Losing weight and increasing energy expenditure are key to that kind of success. So is timing: Patients who get to work on reversal soon after they are diagnosed have the best chance of putting the disease into remission.

And starting the regimen even earlier – when you're in the prediabetes stage – is an opportunity to avoid entirely the disease and its life-altering complications.

"It's not clear that the damage done by diabetes can be reversed," said Ajay Rao, assistant professor of medicine at the Lewis Katz School of Medicine at Temple. Nor are all patients able to manage what may be a dramatic lifestyle change.

Still, Rao said: "It's a wonderful idea and goal for patients to have.
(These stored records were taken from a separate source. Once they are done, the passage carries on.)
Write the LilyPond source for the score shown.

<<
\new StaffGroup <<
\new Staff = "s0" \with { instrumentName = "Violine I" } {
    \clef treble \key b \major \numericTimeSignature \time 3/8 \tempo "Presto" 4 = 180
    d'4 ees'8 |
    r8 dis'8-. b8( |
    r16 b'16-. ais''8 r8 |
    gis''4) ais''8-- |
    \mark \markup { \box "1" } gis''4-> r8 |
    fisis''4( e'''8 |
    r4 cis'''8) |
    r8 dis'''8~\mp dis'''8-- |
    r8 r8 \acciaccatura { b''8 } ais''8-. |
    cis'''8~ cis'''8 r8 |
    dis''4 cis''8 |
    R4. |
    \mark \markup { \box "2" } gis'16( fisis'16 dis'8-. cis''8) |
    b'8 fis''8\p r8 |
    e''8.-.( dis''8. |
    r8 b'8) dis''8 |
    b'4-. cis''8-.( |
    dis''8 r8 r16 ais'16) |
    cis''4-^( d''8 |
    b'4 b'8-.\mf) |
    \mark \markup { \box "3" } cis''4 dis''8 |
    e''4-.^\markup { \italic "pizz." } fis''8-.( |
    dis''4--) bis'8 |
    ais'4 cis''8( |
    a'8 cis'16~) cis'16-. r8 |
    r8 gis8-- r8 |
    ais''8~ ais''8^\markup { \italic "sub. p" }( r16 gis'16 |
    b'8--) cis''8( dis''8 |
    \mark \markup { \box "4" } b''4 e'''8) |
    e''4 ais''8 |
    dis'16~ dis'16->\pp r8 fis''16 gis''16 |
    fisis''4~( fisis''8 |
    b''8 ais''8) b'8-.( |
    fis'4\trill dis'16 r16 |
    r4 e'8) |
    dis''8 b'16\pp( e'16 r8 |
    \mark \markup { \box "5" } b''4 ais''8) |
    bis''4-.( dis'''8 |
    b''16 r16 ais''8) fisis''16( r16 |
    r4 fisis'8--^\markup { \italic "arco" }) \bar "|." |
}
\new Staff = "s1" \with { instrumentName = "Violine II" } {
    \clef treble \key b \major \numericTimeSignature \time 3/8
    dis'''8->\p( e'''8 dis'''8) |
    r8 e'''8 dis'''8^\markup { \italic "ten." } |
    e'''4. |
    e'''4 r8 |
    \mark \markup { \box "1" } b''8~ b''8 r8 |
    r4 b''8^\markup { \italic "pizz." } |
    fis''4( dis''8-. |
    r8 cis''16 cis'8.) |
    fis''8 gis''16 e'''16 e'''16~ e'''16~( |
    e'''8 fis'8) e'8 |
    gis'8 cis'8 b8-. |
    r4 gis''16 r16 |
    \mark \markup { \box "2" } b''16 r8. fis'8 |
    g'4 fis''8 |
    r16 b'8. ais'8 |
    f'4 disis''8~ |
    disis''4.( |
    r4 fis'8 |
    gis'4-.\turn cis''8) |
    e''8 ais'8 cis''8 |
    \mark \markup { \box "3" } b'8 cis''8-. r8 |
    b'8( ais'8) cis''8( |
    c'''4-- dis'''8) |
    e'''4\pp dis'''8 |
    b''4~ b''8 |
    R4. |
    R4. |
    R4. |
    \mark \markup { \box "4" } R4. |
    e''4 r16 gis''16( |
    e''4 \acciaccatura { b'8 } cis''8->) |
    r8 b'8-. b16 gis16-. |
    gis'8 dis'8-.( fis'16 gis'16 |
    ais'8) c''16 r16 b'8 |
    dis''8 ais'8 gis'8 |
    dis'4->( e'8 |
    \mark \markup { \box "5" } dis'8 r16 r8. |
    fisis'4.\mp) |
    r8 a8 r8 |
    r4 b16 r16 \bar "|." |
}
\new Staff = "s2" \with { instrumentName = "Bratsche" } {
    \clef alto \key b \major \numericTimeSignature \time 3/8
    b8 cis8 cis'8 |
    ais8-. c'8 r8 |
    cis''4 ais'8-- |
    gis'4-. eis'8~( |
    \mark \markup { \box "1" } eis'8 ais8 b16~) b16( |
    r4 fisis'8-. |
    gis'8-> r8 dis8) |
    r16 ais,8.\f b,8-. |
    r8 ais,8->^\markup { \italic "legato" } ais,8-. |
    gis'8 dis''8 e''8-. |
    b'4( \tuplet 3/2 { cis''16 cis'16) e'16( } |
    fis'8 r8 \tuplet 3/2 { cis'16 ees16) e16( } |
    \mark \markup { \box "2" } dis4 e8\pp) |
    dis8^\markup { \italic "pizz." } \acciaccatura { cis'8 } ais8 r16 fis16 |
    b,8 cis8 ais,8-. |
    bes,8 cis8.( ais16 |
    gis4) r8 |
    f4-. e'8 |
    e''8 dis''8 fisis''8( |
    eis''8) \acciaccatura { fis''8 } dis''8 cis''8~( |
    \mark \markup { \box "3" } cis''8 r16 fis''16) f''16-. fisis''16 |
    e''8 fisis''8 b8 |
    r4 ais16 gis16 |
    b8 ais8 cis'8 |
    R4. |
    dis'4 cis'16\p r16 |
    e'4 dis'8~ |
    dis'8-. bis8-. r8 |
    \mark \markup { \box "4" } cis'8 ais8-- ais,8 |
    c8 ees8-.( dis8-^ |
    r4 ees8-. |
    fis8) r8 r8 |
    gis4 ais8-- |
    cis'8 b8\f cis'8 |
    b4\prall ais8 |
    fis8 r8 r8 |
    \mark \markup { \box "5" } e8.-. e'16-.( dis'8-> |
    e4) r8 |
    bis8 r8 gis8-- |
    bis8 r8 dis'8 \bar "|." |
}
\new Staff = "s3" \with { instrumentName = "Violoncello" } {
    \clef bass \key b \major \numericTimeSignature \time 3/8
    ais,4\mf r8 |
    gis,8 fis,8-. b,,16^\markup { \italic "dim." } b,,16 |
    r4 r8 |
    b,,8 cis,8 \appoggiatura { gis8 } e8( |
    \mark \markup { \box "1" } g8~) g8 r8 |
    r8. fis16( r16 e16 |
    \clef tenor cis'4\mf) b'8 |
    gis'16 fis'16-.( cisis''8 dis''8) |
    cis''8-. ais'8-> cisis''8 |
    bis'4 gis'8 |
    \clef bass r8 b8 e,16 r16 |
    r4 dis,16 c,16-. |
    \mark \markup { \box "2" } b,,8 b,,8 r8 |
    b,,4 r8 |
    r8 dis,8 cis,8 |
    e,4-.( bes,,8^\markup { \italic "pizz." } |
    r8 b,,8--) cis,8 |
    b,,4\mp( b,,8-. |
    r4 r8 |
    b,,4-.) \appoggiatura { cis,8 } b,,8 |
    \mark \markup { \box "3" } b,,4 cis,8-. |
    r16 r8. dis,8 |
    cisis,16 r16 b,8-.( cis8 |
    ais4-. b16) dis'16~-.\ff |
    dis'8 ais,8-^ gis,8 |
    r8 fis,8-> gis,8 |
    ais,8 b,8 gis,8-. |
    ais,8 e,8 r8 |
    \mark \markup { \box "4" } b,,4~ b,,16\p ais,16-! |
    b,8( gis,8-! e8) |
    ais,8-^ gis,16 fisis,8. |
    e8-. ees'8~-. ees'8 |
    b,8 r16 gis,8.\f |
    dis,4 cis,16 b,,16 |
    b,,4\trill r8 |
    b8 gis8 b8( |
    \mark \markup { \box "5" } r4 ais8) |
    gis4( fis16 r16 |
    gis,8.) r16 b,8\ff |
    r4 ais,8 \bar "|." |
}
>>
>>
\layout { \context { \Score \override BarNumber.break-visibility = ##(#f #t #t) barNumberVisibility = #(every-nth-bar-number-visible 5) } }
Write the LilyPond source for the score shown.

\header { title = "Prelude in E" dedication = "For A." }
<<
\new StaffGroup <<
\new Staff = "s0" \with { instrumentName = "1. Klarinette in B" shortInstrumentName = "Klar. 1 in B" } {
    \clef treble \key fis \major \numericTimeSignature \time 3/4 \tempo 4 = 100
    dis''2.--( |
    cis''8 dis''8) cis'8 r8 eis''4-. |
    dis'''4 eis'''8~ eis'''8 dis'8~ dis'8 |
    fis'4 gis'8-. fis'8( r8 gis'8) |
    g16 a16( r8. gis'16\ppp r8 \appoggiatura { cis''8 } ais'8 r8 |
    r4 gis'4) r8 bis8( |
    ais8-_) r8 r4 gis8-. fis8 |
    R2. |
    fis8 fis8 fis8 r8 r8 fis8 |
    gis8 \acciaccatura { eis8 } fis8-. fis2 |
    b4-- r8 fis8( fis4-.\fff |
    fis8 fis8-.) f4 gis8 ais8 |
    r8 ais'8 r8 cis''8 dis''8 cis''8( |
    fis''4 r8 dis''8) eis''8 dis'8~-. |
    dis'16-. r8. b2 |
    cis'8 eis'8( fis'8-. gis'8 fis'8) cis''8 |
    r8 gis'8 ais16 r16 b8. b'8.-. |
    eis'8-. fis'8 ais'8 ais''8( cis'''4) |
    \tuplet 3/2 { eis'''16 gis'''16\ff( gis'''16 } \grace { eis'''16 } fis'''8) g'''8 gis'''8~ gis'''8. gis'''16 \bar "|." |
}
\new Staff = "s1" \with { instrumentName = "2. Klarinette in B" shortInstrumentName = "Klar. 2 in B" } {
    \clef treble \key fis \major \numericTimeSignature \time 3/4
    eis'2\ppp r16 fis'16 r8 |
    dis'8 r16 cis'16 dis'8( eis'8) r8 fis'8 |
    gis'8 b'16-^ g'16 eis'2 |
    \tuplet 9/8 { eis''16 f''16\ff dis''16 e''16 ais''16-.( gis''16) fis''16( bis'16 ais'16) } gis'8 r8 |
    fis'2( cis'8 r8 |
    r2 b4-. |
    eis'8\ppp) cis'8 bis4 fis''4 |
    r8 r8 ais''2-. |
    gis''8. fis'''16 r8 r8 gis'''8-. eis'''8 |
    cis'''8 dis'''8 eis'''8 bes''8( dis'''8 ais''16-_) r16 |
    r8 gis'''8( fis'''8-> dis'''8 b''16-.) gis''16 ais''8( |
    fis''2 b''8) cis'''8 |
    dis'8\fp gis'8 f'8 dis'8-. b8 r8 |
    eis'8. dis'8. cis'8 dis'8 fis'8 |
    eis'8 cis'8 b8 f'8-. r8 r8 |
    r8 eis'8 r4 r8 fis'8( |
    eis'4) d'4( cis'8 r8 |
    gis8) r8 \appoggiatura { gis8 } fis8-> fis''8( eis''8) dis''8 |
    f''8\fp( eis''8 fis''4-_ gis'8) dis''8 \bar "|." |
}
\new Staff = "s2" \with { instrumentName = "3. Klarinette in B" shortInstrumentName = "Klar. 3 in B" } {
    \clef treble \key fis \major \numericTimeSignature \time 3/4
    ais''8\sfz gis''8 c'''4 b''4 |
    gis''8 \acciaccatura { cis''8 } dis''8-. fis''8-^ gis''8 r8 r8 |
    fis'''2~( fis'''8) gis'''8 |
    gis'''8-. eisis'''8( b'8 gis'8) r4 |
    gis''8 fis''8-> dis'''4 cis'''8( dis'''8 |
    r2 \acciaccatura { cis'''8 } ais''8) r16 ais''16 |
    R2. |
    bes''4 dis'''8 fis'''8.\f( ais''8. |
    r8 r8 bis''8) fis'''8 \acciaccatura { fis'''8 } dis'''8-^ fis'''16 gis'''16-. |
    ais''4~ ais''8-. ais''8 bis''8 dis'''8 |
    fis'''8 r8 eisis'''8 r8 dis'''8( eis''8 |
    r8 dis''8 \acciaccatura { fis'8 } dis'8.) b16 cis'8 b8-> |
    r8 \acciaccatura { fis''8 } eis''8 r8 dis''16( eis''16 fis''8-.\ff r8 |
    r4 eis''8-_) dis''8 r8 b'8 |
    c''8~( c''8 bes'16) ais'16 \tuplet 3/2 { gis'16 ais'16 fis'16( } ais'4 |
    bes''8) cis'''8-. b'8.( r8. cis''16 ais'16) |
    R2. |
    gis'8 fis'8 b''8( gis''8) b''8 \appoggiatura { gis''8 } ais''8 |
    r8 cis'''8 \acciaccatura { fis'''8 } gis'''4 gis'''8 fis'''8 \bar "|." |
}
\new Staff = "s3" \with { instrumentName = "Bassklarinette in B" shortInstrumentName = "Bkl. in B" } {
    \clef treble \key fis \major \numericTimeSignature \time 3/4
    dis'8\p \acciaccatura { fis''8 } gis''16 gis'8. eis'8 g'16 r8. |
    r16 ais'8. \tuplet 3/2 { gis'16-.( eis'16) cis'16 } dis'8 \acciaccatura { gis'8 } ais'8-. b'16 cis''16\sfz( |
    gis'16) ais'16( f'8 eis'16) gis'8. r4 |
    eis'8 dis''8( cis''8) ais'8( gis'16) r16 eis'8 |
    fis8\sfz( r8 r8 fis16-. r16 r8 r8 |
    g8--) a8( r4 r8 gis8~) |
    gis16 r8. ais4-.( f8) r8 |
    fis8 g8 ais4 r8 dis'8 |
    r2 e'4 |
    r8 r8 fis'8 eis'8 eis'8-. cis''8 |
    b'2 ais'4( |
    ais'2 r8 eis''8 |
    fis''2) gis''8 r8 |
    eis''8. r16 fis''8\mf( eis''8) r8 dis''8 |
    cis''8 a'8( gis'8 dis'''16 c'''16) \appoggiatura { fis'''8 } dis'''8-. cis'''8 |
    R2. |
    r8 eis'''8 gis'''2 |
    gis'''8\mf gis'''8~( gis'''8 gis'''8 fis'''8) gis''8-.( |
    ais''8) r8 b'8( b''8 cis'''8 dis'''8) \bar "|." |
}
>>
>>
Particularly when they are first diagnosed."

It doesn't necessarily take getting down to some imagined "ideal" weight to enjoy the benefits of reversing diabetes, or even just being able to reduce the amount of medication needed.

Losing weight can be especially difficult in people who are insulin resistant and can't make enough insulin to keep up, said Mark Schutta of the Rodebaugh Diabetes Center at Penn.

"But if these patients lose a certain percentage of their body weight, and we start tapering off the drugs once their A1C – a three month average of their daily blood sugars – is in normal range, they can be said to be in remission," he said.

Staying there is even more challenging. "If they regain their weight, if they decrease their activity, if they need to go on steroids, or get pregnant, however, they can once again have gestational diabetes or type 2," he said.

Schutta notes that his patients have lost significant amounts of weight with vegan, vegetarian, and diets that allow animal protein. Diet is a personal topic, both emotionally and physically. That's why it's useful to see a nutrition professional who can help you understand how what you eat and how you move affect glucose levels. Schutta warns against faddish diet information online, because there are "lots of trendy diets and diets that aren't scientifically backed that don't help patients."

Today, Veksler takes no medications. She no longer has high cholesterol or high blood pressure and, lately, she's been clearing her closet of her size 18 clothes and replacing them with size small.

Even her shoes no longer fit.

"I decided I wanted to be around for my children," Veksler said. "All doctors can do is help you control doses of medication. A person needs to choose to lead a healthier lifestyle."

"It's not only the diet," she says. "It's a commitment to life."